> _TASKS TO PERFORM_
a: Answer these questions using the article about Paul Ferraro's return to Maine football:
(i) Where and on what date will the Black Bears play their season opener?
(ii) How many years had Ferraro spent away from UMaine before coming back?
(iii) Who coached the 1989 Yankee Conference championship team?
b: Reproduce the passage of the Maine football article between "Photos by Gabe" and "rang him up.", inclusive.

───── DOCUMENT EXCERPT

Wednesday, June 19, 2013
By Glenn Jordan gjordan@mainetoday.com
Staff Writer
ORONO - The phone call came in early March.

Practice is over for the day Friday, and University of Maine football coach Jack Cosgrove huddles with his players. The Black Bears are completing their first week of practice in preparation for the opener Sept. 8 at Boston College.
Photos by Gabe Souza/Staff Photographer

Paul Ferraro is not only back at UMaine after 23 years winding through big-name colleges and the NFL, but is simplifying a defense that helped the Black Bears advance to the NCAA playoffs last season.
Gabe Souza
Jack Cosgrove, the University of Maine football coach, had just been speaking with Kirk Ferentz, the Iowa coach and former Black Bear head coach, about a recommendation for an assistant when another old colleague rang him up.
"Well," Cosgrove said to Paul Ferraro, a fellow assistant on the Yankee Conference championship team of 1989 under Coach Tom Lichtenberg. "Who you got for me?"
"Me," came the reply.
"What?" said Cosgrove, who quickly stood up, closed the door to his office and proceeded to ask why someone who had spent the previous seven seasons as an NFL assistant and had coached at such collegiate powers as Syracuse, Rutgers and Georgia Tech would want to come to Maine.
Why, indeed?

──────────
───── LISTED ENTRIES

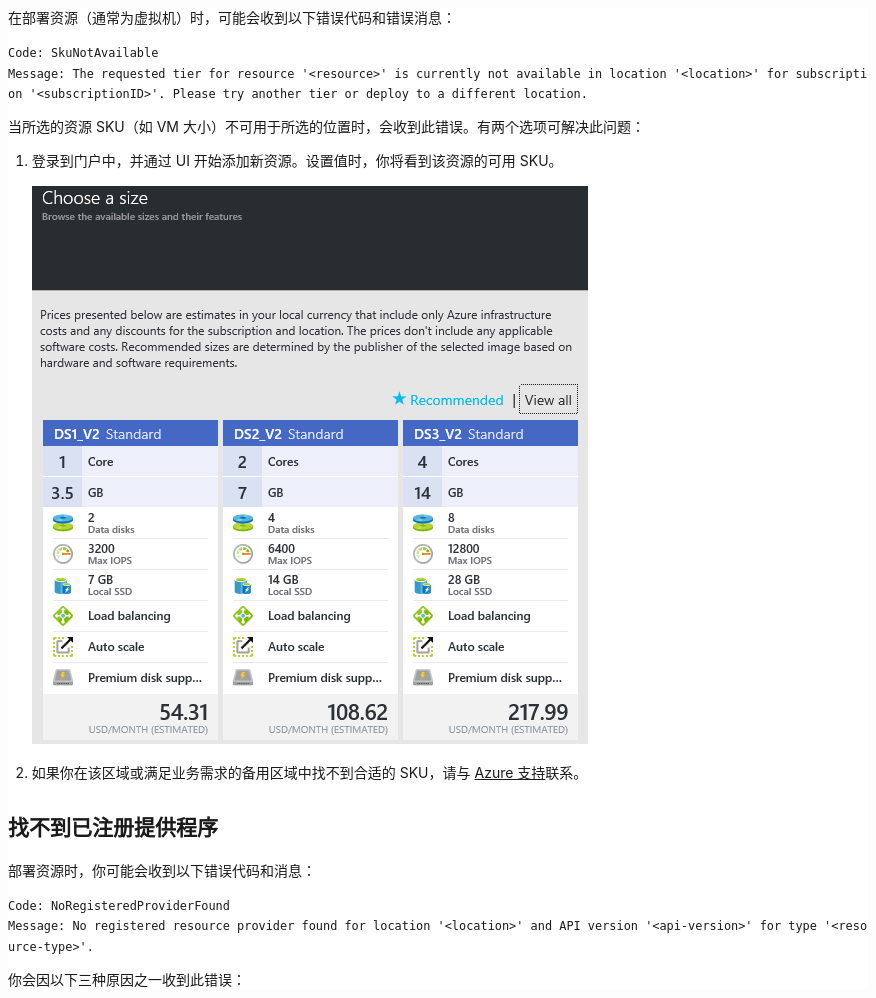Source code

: 在部署资源（通常为虚拟机）时，可能会收到以下错误代码和错误消息：

    Code: SkuNotAvailable
    Message: The requested tier for resource '<resource>' is currently not available in location '<location>' for subscription '<subscriptionID>'. Please try another tier or deploy to a different location.

当所选的资源 SKU（如 VM 大小）不可用于所选的位置时，会收到此错误。有两个选项可解决此问题：

1.	登录到门户中，并通过 UI 开始添加新资源。设置值时，你将看到该资源的可用 SKU。

    ![可用的 sku](./media/resource-manager-common-deployment-errors/view-sku.png)

2.	如果你在该区域或满足业务需求的备用区域中找不到合适的 SKU，请与 [Azure 支持](https://portal.azure.cn/#create/Microsoft.Support)联系。


## 找不到已注册提供程序

部署资源时，你可能会收到以下错误代码和消息：

    Code: NoRegisteredProviderFound
    Message: No registered resource provider found for location '<location>' and API version '<api-version>' for type '<resource-type>'.

你会因以下三种原因之一收到此错误：
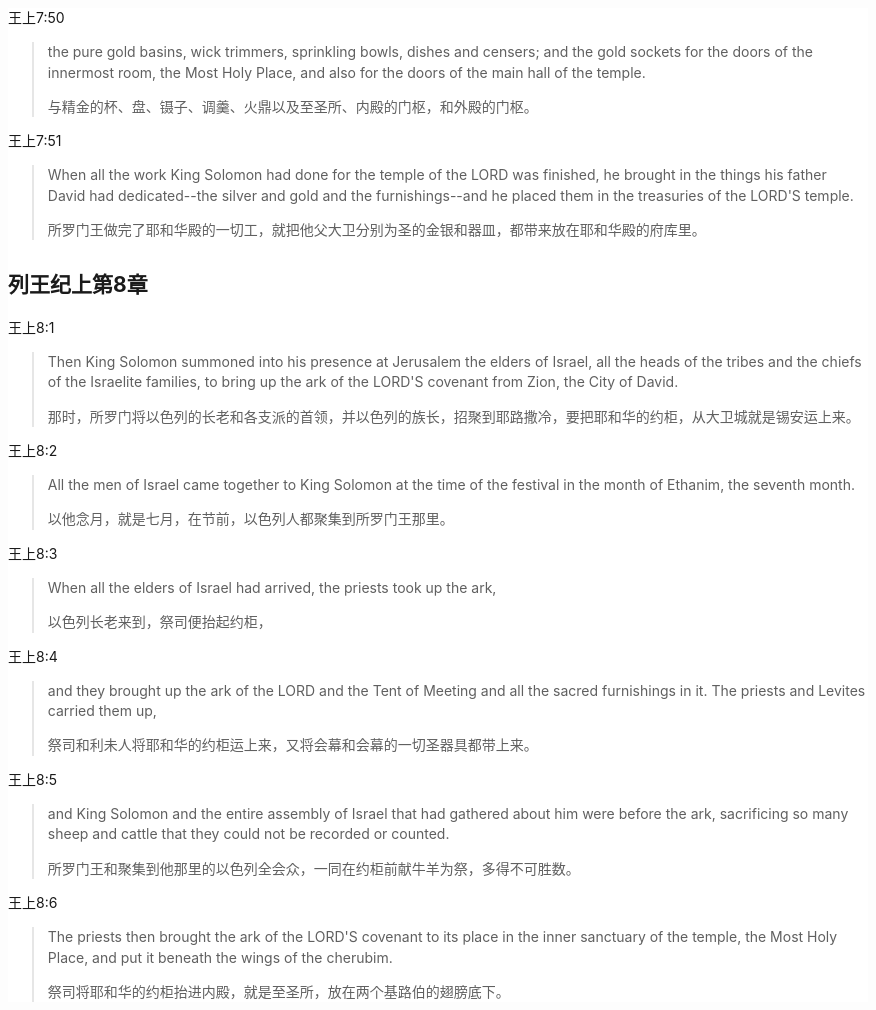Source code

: 
王上7:50
> the pure gold basins, wick trimmers, sprinkling bowls, dishes and censers; and the gold sockets for the doors of the innermost room, the Most Holy Place, and also for the doors of the main hall of the temple.
>
> 与精金的杯、盘、镊子、调羹、火鼎以及至圣所、内殿的门枢，和外殿的门枢。


王上7:51
> When all the work King Solomon had done for the temple of the LORD was finished, he brought in the things his father David had dedicated--the silver and gold and the furnishings--and he placed them in the treasuries of the LORD'S temple.
>
> 所罗门王做完了耶和华殿的一切工，就把他父大卫分别为圣的金银和器皿，都带来放在耶和华殿的府库里。


## 列王纪上第8章
王上8:1
> Then King Solomon summoned into his presence at Jerusalem the elders of Israel, all the heads of the tribes and the chiefs of the Israelite families, to bring up the ark of the LORD'S covenant from Zion, the City of David.
>
> 那时，所罗门将以色列的长老和各支派的首领，并以色列的族长，招聚到耶路撒冷，要把耶和华的约柜，从大卫城就是锡安运上来。


王上8:2
> All the men of Israel came together to King Solomon at the time of the festival in the month of Ethanim, the seventh month.
>
> 以他念月，就是七月，在节前，以色列人都聚集到所罗门王那里。


王上8:3
> When all the elders of Israel had arrived, the priests took up the ark,
>
> 以色列长老来到，祭司便抬起约柜，


王上8:4
> and they brought up the ark of the LORD and the Tent of Meeting and all the sacred furnishings in it. The priests and Levites carried them up,
>
> 祭司和利未人将耶和华的约柜运上来，又将会幕和会幕的一切圣器具都带上来。


王上8:5
> and King Solomon and the entire assembly of Israel that had gathered about him were before the ark, sacrificing so many sheep and cattle that they could not be recorded or counted.
>
> 所罗门王和聚集到他那里的以色列全会众，一同在约柜前献牛羊为祭，多得不可胜数。


王上8:6
> The priests then brought the ark of the LORD'S covenant to its place in the inner sanctuary of the temple, the Most Holy Place, and put it beneath the wings of the cherubim.
>
> 祭司将耶和华的约柜抬进内殿，就是至圣所，放在两个基路伯的翅膀底下。
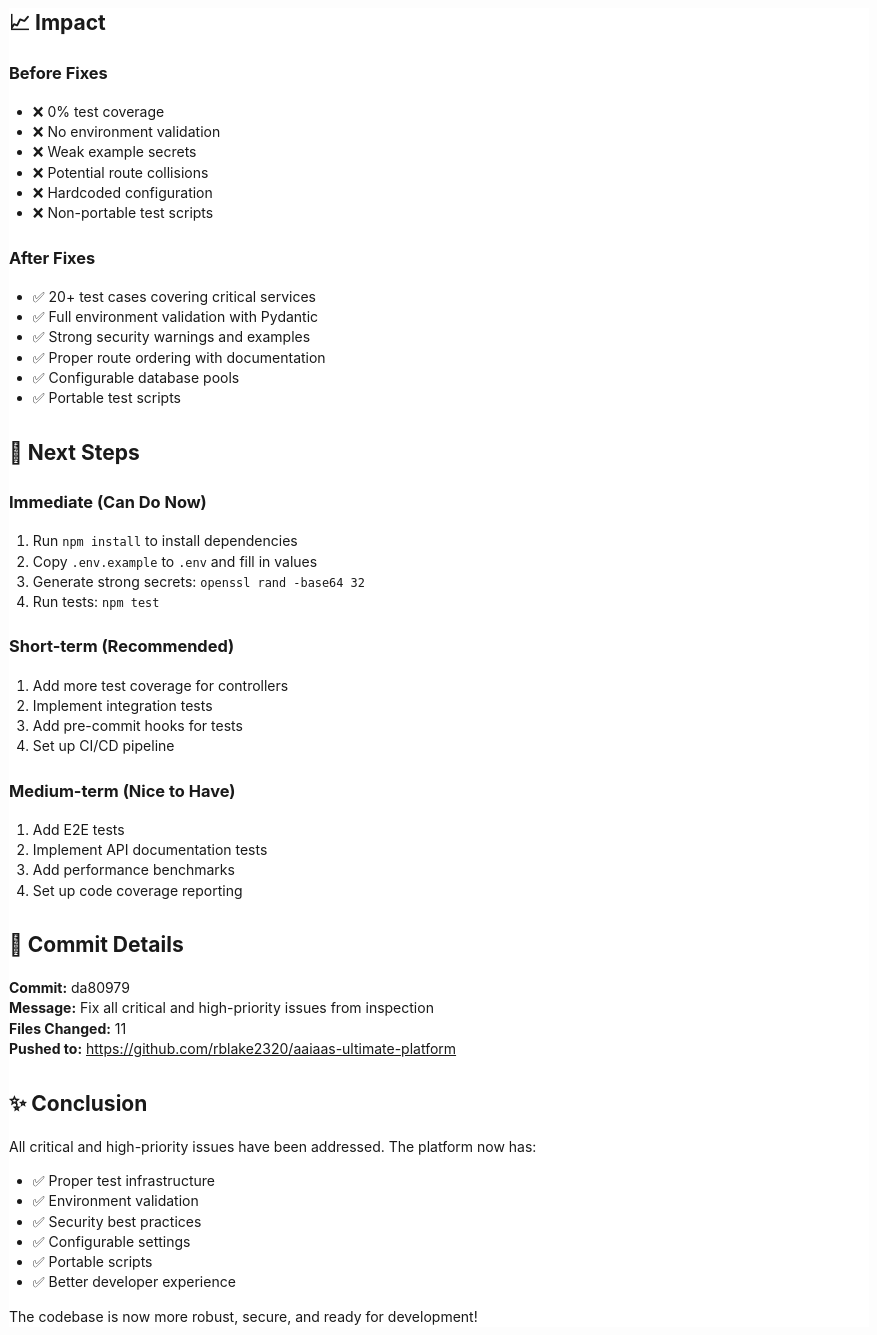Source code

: ## 📈 Impact

### Before Fixes
- ❌ 0% test coverage
- ❌ No environment validation
- ❌ Weak example secrets
- ❌ Potential route collisions
- ❌ Hardcoded configuration
- ❌ Non-portable test scripts

### After Fixes
- ✅ 20+ test cases covering critical services
- ✅ Full environment validation with Pydantic
- ✅ Strong security warnings and examples
- ✅ Proper route ordering with documentation
- ✅ Configurable database pools
- ✅ Portable test scripts

## 🚀 Next Steps

### Immediate (Can Do Now)
1. Run `npm install` to install dependencies
2. Copy `.env.example` to `.env` and fill in values
3. Generate strong secrets: `openssl rand -base64 32`
4. Run tests: `npm test`

### Short-term (Recommended)
1. Add more test coverage for controllers
2. Implement integration tests
3. Add pre-commit hooks for tests
4. Set up CI/CD pipeline

### Medium-term (Nice to Have)
1. Add E2E tests
2. Implement API documentation tests
3. Add performance benchmarks
4. Set up code coverage reporting

## 📝 Commit Details

**Commit:** da80979  
**Message:** Fix all critical and high-priority issues from inspection  
**Files Changed:** 11  
**Pushed to:** https://github.com/rblake2320/aaiaas-ultimate-platform

## ✨ Conclusion

All critical and high-priority issues have been addressed. The platform now has:
- ✅ Proper test infrastructure
- ✅ Environment validation
- ✅ Security best practices
- ✅ Configurable settings
- ✅ Portable scripts
- ✅ Better developer experience

The codebase is now more robust, secure, and ready for development!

──────────

> _ANSWERS BELOW_
a:
(i) At Boston College, on Sept. 8.
(ii) 23 years.
(iii) Tom Lichtenberg.

b:
Photos by Gabe Souza/Staff Photographer

Paul Ferraro is not only back at UMaine after 23 years winding through big-name colleges and the NFL, but is simplifying a defense that helped the Black Bears advance to the NCAA playoffs last season.
Gabe Souza
Jack Cosgrove, the University of Maine football coach, had just been speaking with Kirk Ferentz, the Iowa coach and former Black Bear head coach, about a recommendation for an assistant when another old colleague rang him up.